## begin
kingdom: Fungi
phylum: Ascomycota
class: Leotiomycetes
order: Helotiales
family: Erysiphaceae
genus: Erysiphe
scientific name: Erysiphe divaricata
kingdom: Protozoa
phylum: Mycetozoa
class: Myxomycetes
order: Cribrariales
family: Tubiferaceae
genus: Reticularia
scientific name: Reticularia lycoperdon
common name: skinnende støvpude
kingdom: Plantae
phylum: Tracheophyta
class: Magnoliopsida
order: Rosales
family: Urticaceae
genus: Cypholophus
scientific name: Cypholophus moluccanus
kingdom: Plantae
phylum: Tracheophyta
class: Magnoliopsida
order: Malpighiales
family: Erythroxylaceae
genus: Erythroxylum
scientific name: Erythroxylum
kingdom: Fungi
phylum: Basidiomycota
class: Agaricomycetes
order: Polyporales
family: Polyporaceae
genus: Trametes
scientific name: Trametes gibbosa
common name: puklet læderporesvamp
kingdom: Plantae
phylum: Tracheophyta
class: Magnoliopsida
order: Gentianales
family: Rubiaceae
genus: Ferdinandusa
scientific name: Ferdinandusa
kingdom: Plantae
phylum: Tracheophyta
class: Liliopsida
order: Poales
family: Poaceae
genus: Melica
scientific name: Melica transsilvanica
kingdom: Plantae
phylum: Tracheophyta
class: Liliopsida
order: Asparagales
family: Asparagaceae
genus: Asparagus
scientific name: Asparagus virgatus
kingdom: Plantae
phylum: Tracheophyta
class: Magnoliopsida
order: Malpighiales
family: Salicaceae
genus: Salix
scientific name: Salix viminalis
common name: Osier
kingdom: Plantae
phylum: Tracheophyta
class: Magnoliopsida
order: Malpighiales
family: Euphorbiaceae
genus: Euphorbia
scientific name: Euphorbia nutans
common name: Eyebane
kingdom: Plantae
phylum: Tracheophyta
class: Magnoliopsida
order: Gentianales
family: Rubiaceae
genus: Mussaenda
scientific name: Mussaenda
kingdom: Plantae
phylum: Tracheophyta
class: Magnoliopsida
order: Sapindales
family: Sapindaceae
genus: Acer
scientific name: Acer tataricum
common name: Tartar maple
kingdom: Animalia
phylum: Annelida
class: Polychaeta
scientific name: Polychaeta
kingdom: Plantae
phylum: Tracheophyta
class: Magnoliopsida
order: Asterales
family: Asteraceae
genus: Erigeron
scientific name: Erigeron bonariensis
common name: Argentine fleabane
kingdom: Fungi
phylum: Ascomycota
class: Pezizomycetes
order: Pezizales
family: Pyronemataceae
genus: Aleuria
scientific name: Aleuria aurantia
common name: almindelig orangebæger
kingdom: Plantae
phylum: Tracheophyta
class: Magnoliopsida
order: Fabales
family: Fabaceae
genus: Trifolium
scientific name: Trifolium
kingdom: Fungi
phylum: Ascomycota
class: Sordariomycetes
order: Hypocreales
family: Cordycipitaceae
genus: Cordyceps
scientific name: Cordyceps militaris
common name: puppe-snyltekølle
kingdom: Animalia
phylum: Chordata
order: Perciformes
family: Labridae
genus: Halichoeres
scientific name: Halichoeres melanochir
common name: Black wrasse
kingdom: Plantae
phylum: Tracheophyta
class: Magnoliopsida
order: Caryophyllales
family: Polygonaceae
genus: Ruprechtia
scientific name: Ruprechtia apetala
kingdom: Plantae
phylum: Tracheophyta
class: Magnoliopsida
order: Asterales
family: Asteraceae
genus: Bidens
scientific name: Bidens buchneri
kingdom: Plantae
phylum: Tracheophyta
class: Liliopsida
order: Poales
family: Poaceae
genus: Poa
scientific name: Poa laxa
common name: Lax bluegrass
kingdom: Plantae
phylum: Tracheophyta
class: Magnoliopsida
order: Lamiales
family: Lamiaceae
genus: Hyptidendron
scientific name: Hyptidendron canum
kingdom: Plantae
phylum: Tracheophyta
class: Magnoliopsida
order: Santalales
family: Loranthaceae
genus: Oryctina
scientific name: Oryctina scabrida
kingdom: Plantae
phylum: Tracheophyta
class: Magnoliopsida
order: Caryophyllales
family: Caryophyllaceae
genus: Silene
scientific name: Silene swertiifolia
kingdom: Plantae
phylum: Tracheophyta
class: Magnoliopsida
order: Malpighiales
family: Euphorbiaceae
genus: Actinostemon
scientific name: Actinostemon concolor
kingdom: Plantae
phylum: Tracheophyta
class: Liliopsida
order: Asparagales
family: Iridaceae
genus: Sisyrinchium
## end
Could you copy out every line of the entries above, from the first through the last, without changing a single character?

◆ Answer
kingdom: Fungi
phylum: Ascomycota
class: Leotiomycetes
order: Helotiales
family: Erysiphaceae
genus: Erysiphe
scientific name: Erysiphe divaricata
kingdom: Protozoa
phylum: Mycetozoa
class: Myxomycetes
order: Cribrariales
family: Tubiferaceae
genus: Reticularia
scientific name: Reticularia lycoperdon
common name: skinnende støvpude
kingdom: Plantae
phylum: Tracheophyta
class: Magnoliopsida
order: Rosales
family: Urticaceae
genus: Cypholophus
scientific name: Cypholophus moluccanus
kingdom: Plantae
phylum: Tracheophyta
class: Magnoliopsida
order: Malpighiales
family: Erythroxylaceae
genus: Erythroxylum
scientific name: Erythroxylum
kingdom: Fungi
phylum: Basidiomycota
class: Agaricomycetes
order: Polyporales
family: Polyporaceae
genus: Trametes
scientific name: Trametes gibbosa
common name: puklet læderporesvamp
kingdom: Plantae
phylum: Tracheophyta
class: Magnoliopsida
order: Gentianales
family: Rubiaceae
genus: Ferdinandusa
scientific name: Ferdinandusa
kingdom: Plantae
phylum: Tracheophyta
class: Liliopsida
order: Poales
family: Poaceae
genus: Melica
scientific name: Melica transsilvanica
kingdom: Plantae
phylum: Tracheophyta
class: Liliopsida
order: Asparagales
family: Asparagaceae
genus: Asparagus
scientific name: Asparagus virgatus
kingdom: Plantae
phylum: Tracheophyta
class: Magnoliopsida
order: Malpighiales
family: Salicaceae
genus: Salix
scientific name: Salix viminalis
common name: Osier
kingdom: Plantae
phylum: Tracheophyta
class: Magnoliopsida
order: Malpighiales
family: Euphorbiaceae
genus: Euphorbia
scientific name: Euphorbia nutans
common name: Eyebane
kingdom: Plantae
phylum: Tracheophyta
class: Magnoliopsida
order: Gentianales
family: Rubiaceae
genus: Mussaenda
scientific name: Mussaenda
kingdom: Plantae
phylum: Tracheophyta
class: Magnoliopsida
order: Sapindales
family: Sapindaceae
genus: Acer
scientific name: Acer tataricum
common name: Tartar maple
kingdom: Animalia
phylum: Annelida
class: Polychaeta
scientific name: Polychaeta
kingdom: Plantae
phylum: Tracheophyta
class: Magnoliopsida
order: Asterales
family: Asteraceae
genus: Erigeron
scientific name: Erigeron bonariensis
common name: Argentine fleabane
kingdom: Fungi
phylum: Ascomycota
class: Pezizomycetes
order: Pezizales
family: Pyronemataceae
genus: Aleuria
scientific name: Aleuria aurantia
common name: almindelig orangebæger
kingdom: Plantae
phylum: Tracheophyta
class: Magnoliopsida
order: Fabales
family: Fabaceae
genus: Trifolium
scientific name: Trifolium
kingdom: Fungi
phylum: Ascomycota
class: Sordariomycetes
order: Hypocreales
family: Cordycipitaceae
genus: Cordyceps
scientific name: Cordyceps militaris
common name: puppe-snyltekølle
kingdom: Animalia
phylum: Chordata
order: Perciformes
family: Labridae
genus: Halichoeres
scientific name: Halichoeres melanochir
common name: Black wrasse
kingdom: Plantae
phylum: Tracheophyta
class: Magnoliopsida
order: Caryophyllales
family: Polygonaceae
genus: Ruprechtia
scientific name: Ruprechtia apetala
kingdom: Plantae
phylum: Tracheophyta
class: Magnoliopsida
order: Asterales
family: Asteraceae
genus: Bidens
scientific name: Bidens buchneri
kingdom: Plantae
phylum: Tracheophyta
class: Liliopsida
order: Poales
family: Poaceae
genus: Poa
scientific name: Poa laxa
common name: Lax bluegrass
kingdom: Plantae
phylum: Tracheophyta
class: Magnoliopsida
order: Lamiales
family: Lamiaceae
genus: Hyptidendron
scientific name: Hyptidendron canum
kingdom: Plantae
phylum: Tracheophyta
class: Magnoliopsida
order: Santalales
family: Loranthaceae
genus: Oryctina
scientific name: Oryctina scabrida
kingdom: Plantae
phylum: Tracheophyta
class: Magnoliopsida
order: Caryophyllales
family: Caryophyllaceae
genus: Silene
scientific name: Silene swertiifolia
kingdom: Plantae
phylum: Tracheophyta
class: Magnoliopsida
order: Malpighiales
family: Euphorbiaceae
genus: Actinostemon
scientific name: Actinostemon concolor
kingdom: Plantae
phylum: Tracheophyta
class: Liliopsida
order: Asparagales
family: Iridaceae
genus: Sisyrinchium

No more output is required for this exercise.